__Entries provided__:
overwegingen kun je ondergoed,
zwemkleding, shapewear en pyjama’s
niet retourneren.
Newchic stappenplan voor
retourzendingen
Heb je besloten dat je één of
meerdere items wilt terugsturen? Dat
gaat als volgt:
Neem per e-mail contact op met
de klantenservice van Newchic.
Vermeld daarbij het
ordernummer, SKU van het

__Required work__:
Write out, please, all of the material above exactly as written.

__Answer area__:
overwegingen kun je ondergoed,
zwemkleding, shapewear en pyjama’s
niet retourneren.
Newchic stappenplan voor
retourzendingen
Heb je besloten dat je één of
meerdere items wilt terugsturen? Dat
gaat als volgt:
Neem per e-mail contact op met
de klantenservice van Newchic.
Vermeld daarbij het
ordernummer, SKU van het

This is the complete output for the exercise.